Truman Capote said: “I am a completely horizontal author. I can’t think unless I’m lying down, either in bed or stretched on a couch and with a cigarette and coffee handy. I’ve got to be puffing and sipping. As the afternoon wears on, I shift from coffee to mint tea to sherry to martinis. No, I don’t use a typewriter. Not in the beginning. I write my first version in longhand (pencil). Then I do a complete revision, also in longhand.”
Many authors were notorious multitaskers: Gertrude Stein wrote during errands as her wife, Alice B. Toklas, drove the duo around in their famed Model T Ford.
“In the privacy of an automobile, she could let her mind wander and jot down a few lines, no matter where she was. Stein was especially productive during errands. She’d sit in the car while her partner, Alice B. Toklas, dashed into a store. While she waited, Stein would pull out a pencil and a scrap of paper. She was particularly inspired by the traffic on busy Parisian streets. Automobiles stopped and started with a rhythm that thrummed right into her poetry and prose.”
Stein, like Vladimir Nabokov, even liked to write in a parked car, which served as a perfectly contained bubble of stillness ideal for writing. But other authors’ relationships with transportation and the muse were decidedly less safe —Eudora Welty jotted down ideas during the long drives to her mother’s nursing home and Sir Walter Scott composed poetry on horseback.

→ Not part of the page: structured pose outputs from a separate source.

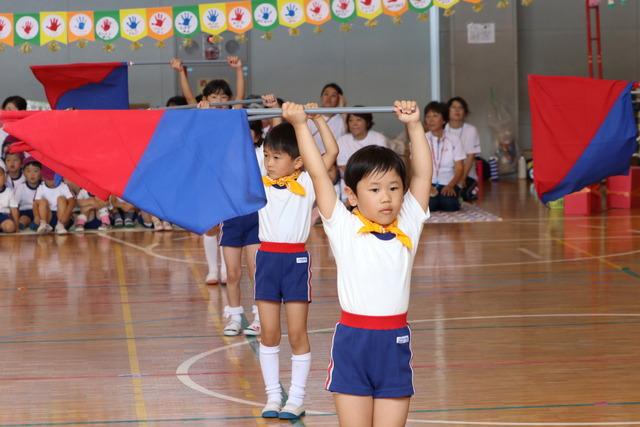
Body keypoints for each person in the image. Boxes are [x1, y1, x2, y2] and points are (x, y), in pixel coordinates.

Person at [287, 100, 431, 427]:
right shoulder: (343, 225)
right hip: (353, 345)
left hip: (394, 344)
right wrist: (299, 125)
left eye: (394, 188)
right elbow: (318, 174)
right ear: (352, 196)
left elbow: (422, 174)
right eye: (376, 189)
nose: (387, 197)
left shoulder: (408, 222)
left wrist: (414, 125)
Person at [257, 103, 338, 420]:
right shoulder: (258, 183)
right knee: (268, 332)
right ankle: (273, 395)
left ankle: (298, 398)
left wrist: (317, 120)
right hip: (266, 260)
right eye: (266, 156)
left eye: (276, 157)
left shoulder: (306, 181)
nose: (269, 162)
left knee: (297, 332)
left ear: (299, 161)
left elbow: (331, 151)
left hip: (294, 261)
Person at [424, 101, 465, 212]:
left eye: (435, 116)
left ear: (444, 120)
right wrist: (427, 185)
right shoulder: (421, 139)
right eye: (428, 116)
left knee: (450, 206)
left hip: (449, 182)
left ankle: (455, 196)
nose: (431, 120)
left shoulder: (454, 139)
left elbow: (459, 167)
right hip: (428, 182)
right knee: (429, 206)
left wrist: (451, 185)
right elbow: (415, 167)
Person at [446, 97, 482, 201]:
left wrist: (462, 178)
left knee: (465, 195)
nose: (457, 110)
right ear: (447, 111)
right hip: (446, 176)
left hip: (466, 175)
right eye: (453, 107)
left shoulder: (471, 130)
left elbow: (471, 157)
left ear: (465, 112)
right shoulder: (443, 129)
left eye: (460, 108)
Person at [34, 166, 75, 234]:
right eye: (50, 179)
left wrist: (66, 215)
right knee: (42, 201)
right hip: (48, 217)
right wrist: (36, 216)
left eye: (55, 179)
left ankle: (60, 225)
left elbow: (72, 201)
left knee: (61, 199)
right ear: (43, 178)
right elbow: (35, 203)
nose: (53, 181)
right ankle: (44, 224)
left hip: (62, 218)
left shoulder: (63, 186)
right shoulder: (41, 187)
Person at [14, 157, 42, 230]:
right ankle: (27, 224)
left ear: (41, 173)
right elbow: (15, 205)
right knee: (23, 219)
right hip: (25, 212)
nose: (32, 174)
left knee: (42, 218)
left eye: (35, 171)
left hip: (39, 212)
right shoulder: (21, 187)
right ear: (24, 173)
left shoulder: (43, 186)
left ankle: (36, 224)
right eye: (28, 171)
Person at [0, 164, 19, 233]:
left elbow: (14, 210)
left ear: (5, 177)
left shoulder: (9, 192)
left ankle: (2, 227)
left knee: (10, 227)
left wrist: (16, 226)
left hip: (4, 217)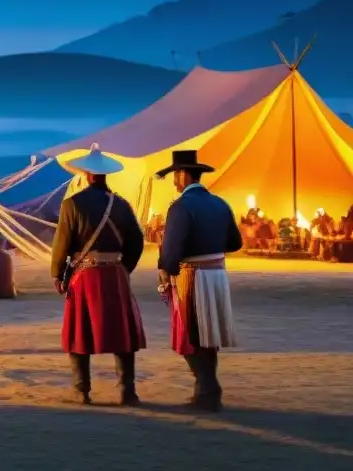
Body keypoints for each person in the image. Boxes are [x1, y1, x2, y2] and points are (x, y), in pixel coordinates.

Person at [51, 147, 145, 405]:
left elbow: (63, 243)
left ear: (85, 173)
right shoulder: (122, 205)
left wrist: (58, 274)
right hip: (115, 275)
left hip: (84, 276)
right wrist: (124, 268)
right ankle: (127, 390)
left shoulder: (72, 204)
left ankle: (82, 390)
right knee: (122, 334)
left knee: (79, 333)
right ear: (105, 174)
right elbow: (137, 242)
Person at [156, 149, 242, 412]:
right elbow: (235, 243)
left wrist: (164, 271)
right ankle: (206, 389)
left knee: (190, 334)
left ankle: (207, 389)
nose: (174, 181)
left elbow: (171, 250)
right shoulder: (220, 203)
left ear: (182, 174)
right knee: (208, 334)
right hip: (217, 274)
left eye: (175, 175)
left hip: (191, 276)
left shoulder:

Moving vehicles and motion, in fact, have a long history of stirring up inspiration.
Joseph Heller arrived at some of his greatest ideas while riding the bus and even famously stated that the closing line of Catch-22 came to him on a bus.
When he was sixteen, Woody Allen channeled his budding comedic genius on his daily crowded subway rides to the New York ad agency that had offered him an after-school job. Most impressive of all, however, was that he managed to write his ideas down without the luxury of a seat, standing and wobbling alongside irate commuters.
“Straphanging, I’d take out a pencil and by the time I’d gotten out I’d have written forty or fifty jokes … fifty jokes a day for years.”
Arguably the strangest habit of all comes from Friedrich Schiller, relayed by his friend Goethe:
Goethe had dropped by Schiller’s home and, after finding that his friend was out, decided to wait for him to return. Rather than wasting a few spare moments, the productive poet sat down at Schiller’s desk to jot down a few notes. Then a peculiar stench prompted Goethe to pause. Somehow, an oppressive odor had infiltrated the room.
Goethe followed the odor to its origin, which was actually right by where he sat. It was emanating from a drawer in Schiller’s desk. Goethe leaned down, opened the drawer, and found a pile of rotten apples. The smell was so overpowering that he became light-headed. He walked to the window and breathed in a few good doses of fresh air. Goethe was naturally curious about the trove of trash, though Schiller’s wife, Charlotte, could only offer the strange truth: Schiller had deliberately let the apples spoil. The aroma, somehow, inspired him, and according to his spouse, he “could not live or work without it.”